[[ DATA FOR PROCESSING, beginning ]]

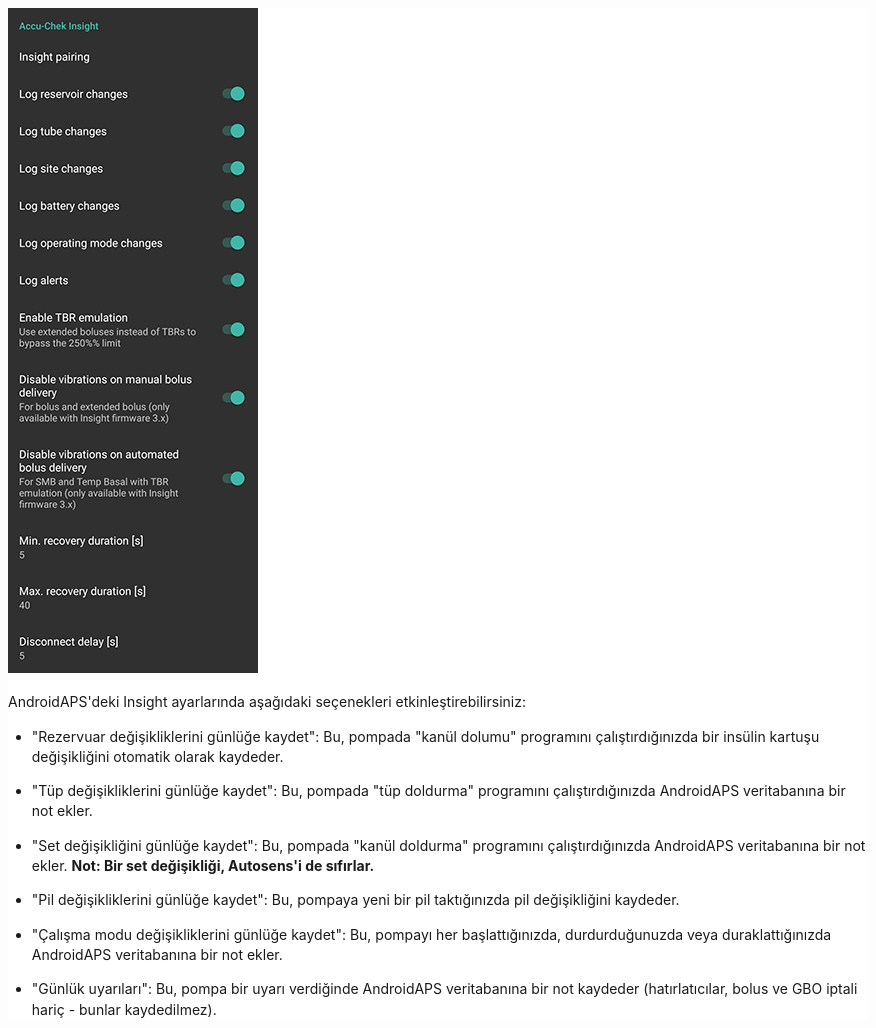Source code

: ![Screenshot of Insight Settings](../images/Insight_settings.png)

AndroidAPS'deki Insight ayarlarında aşağıdaki seçenekleri etkinleştirebilirsiniz:

* "Rezervuar değişikliklerini günlüğe kaydet": Bu, pompada "kanül dolumu" programını çalıştırdığınızda bir insülin kartuşu değişikliğini otomatik olarak kaydeder.

* "Tüp değişikliklerini günlüğe kaydet": Bu, pompada "tüp doldurma" programını çalıştırdığınızda AndroidAPS veritabanına bir not ekler.

* "Set değişikliğini günlüğe kaydet": Bu, pompada "kanül doldurma" programını çalıştırdığınızda AndroidAPS veritabanına bir not ekler. **Not: Bir set değişikliği, Autosens'i de sıfırlar.**

* "Pil değişikliklerini günlüğe kaydet": Bu, pompaya yeni bir pil taktığınızda pil değişikliğini kaydeder.

* "Çalışma modu değişikliklerini günlüğe kaydet": Bu, pompayı her başlattığınızda, durdurduğunuzda veya duraklattığınızda AndroidAPS veritabanına bir not ekler.

* "Günlük uyarıları": Bu, pompa bir uyarı verdiğinde AndroidAPS veritabanına bir not kaydeder (hatırlatıcılar, bolus ve GBO iptali hariç - bunlar kaydedilmez).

[[ DATA FOR PROCESSING, end ]]

* [WHAT THE TASK REQUIRES]:
Transcribe word for word the lines from the one holding "duraklattığınızda AndroidAPS veritabanına bir not ekler." to the last line of the listing above, inclusive.

* [RESPONSE BELOW]:
* "Çalışma modu değişikliklerini günlüğe kaydet": Bu, pompayı her başlattığınızda, durdurduğunuzda veya duraklattığınızda AndroidAPS veritabanına bir not ekler.

* "Günlük uyarıları": Bu, pompa bir uyarı verdiğinde AndroidAPS veritabanına bir not kaydeder (hatırlatıcılar, bolus ve GBO iptali hariç - bunlar kaydedilmez).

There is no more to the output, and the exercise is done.